Seven-Year Wilkinson Microwave Anisotropy Probe (WMAP) Observations: Planets and Celestial Calibration Sources
J. L. Weiland (1), N. Odegard (1), R. S. Hill (1), E. Wollack (2), G., Hinshaw (2), M. R. Greason (1), N. Jarosik (3), L. Page (3), C. L. Bennett, (4), J. Dunkley (5), B. Gold (4), M. Halpern (6), A. Kogut (2), E. Komatsu, (7), D. Larson (4), M. Limon (8), S. S. Meyer (9)

TL;DR
This paper presents seven-year WMAP observations of planets and celestial sources, providing refined temperature measurements, polarization data, and variability analysis to improve calibration accuracy at microwave frequencies.
Contribution
It offers updated flux densities, temperature measurements, and variability analysis for calibration sources, along with models for planetary brightness variations over seven years.
Findings
WMAP Jupiter temperatures agree with previous five-year data within 1-sigma.
Detected secular decrease in flux for Cas A (~0.53%/year) and Tau A (~0.22%/year).
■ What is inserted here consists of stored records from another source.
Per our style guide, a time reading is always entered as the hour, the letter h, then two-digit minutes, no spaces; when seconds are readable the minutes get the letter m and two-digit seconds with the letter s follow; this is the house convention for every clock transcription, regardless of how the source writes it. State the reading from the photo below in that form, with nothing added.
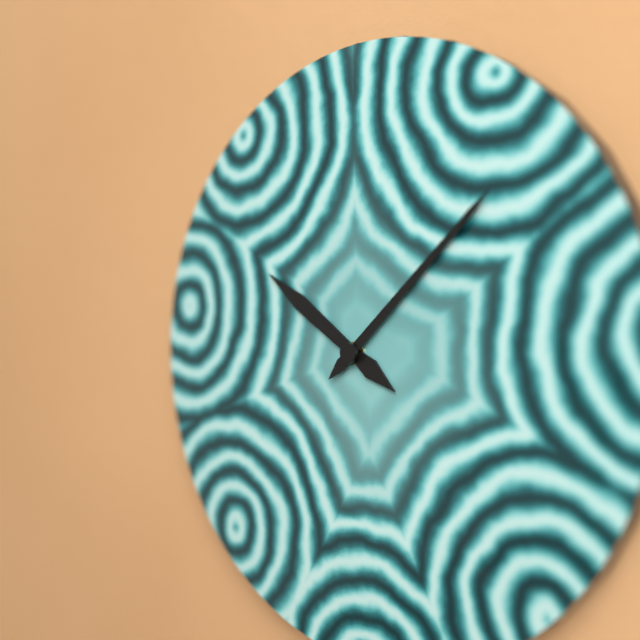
10h08
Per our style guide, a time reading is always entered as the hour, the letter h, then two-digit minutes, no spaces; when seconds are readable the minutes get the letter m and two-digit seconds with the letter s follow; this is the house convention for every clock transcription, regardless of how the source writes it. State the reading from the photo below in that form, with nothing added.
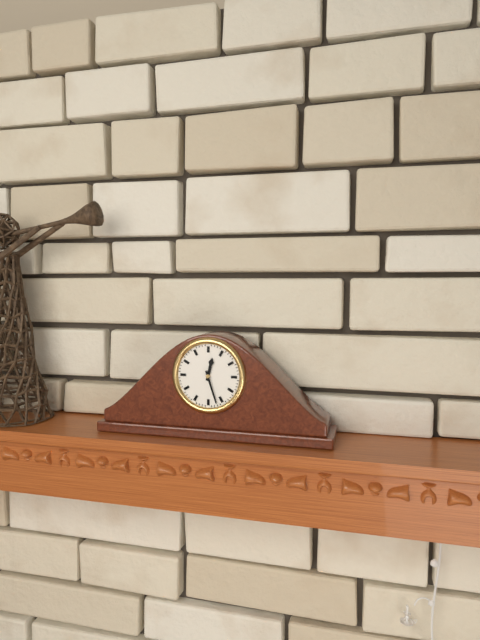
12h27
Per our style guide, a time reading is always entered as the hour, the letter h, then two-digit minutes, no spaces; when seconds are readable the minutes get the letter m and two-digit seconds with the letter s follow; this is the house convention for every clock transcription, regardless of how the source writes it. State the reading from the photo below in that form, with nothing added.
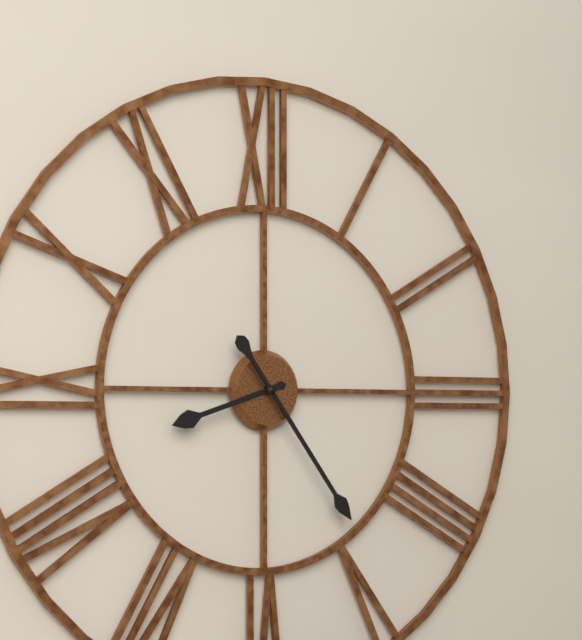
8h24
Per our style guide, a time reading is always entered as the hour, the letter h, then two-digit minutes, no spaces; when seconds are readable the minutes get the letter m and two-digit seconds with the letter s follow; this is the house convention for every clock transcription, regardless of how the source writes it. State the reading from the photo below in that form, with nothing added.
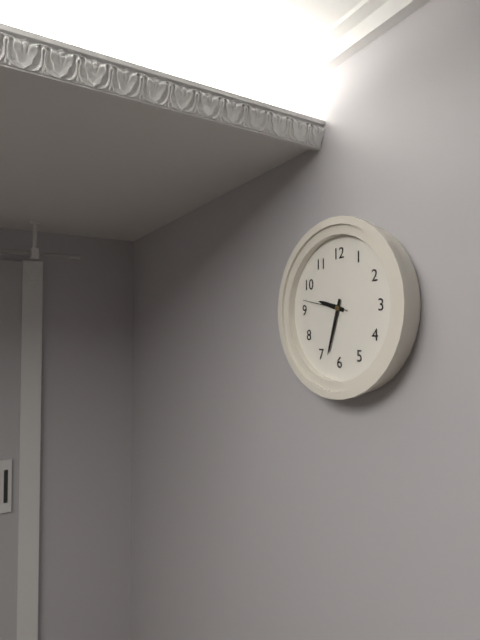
9h33
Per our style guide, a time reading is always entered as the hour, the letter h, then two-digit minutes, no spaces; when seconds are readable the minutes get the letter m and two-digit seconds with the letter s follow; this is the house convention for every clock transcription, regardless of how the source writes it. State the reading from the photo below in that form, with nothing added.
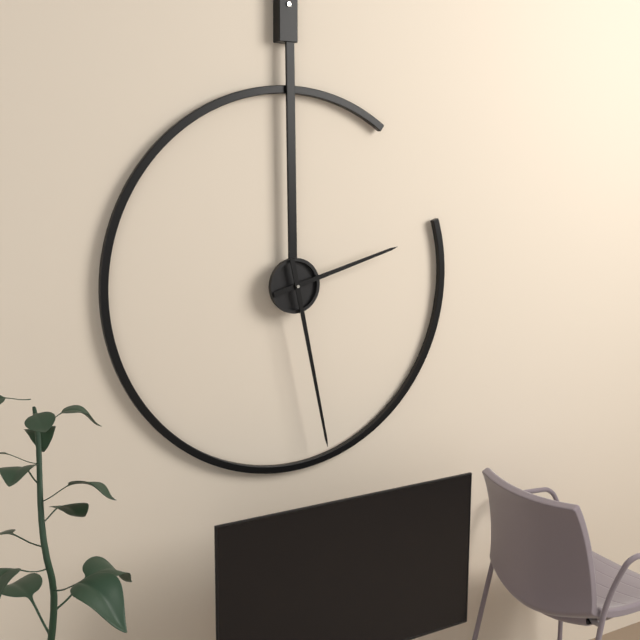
2h28
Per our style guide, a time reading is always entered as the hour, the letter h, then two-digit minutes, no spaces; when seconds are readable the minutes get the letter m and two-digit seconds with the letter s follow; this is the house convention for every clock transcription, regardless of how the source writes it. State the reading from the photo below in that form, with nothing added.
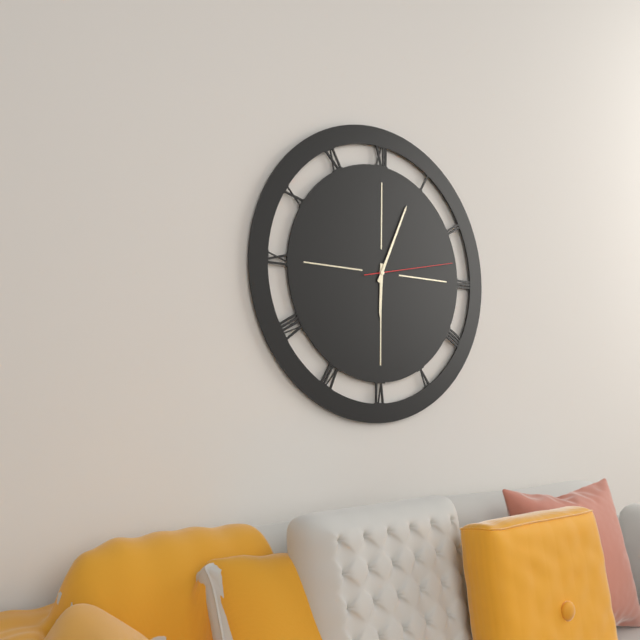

Mars and Saturn brightness models fit WMAP data within 2-3% accuracy.
Abstract
(Abridged) We present WMAP seven-year observations of bright sources which are often used as calibrators at microwave frequencies. Ten objects are studied in five frequency bands (23 - 94 GHz): the outer planets (Mars, Jupiter, Saturn, Uranus and Neptune) and five fixed celestial sources (Cas A, Tau A, Cyg A, 3C274 and 3C58). The seven-year analysis of Jupiter provides temperatures which are within 1-sigma of the previously published WMAP five-year values, with slightly tighter constraints on variability with orbital phase, and limits (but no detections) on linear polarization. Scaling factors are provided which, when multiplied by the Wright Mars thermal model predictions at 350 micron, reproduce WMAP seasonally averaged observations of Mars within ~2%. An empirical model is described which fits brightness variations of Saturn due to geometrical effects and can be used to predict the…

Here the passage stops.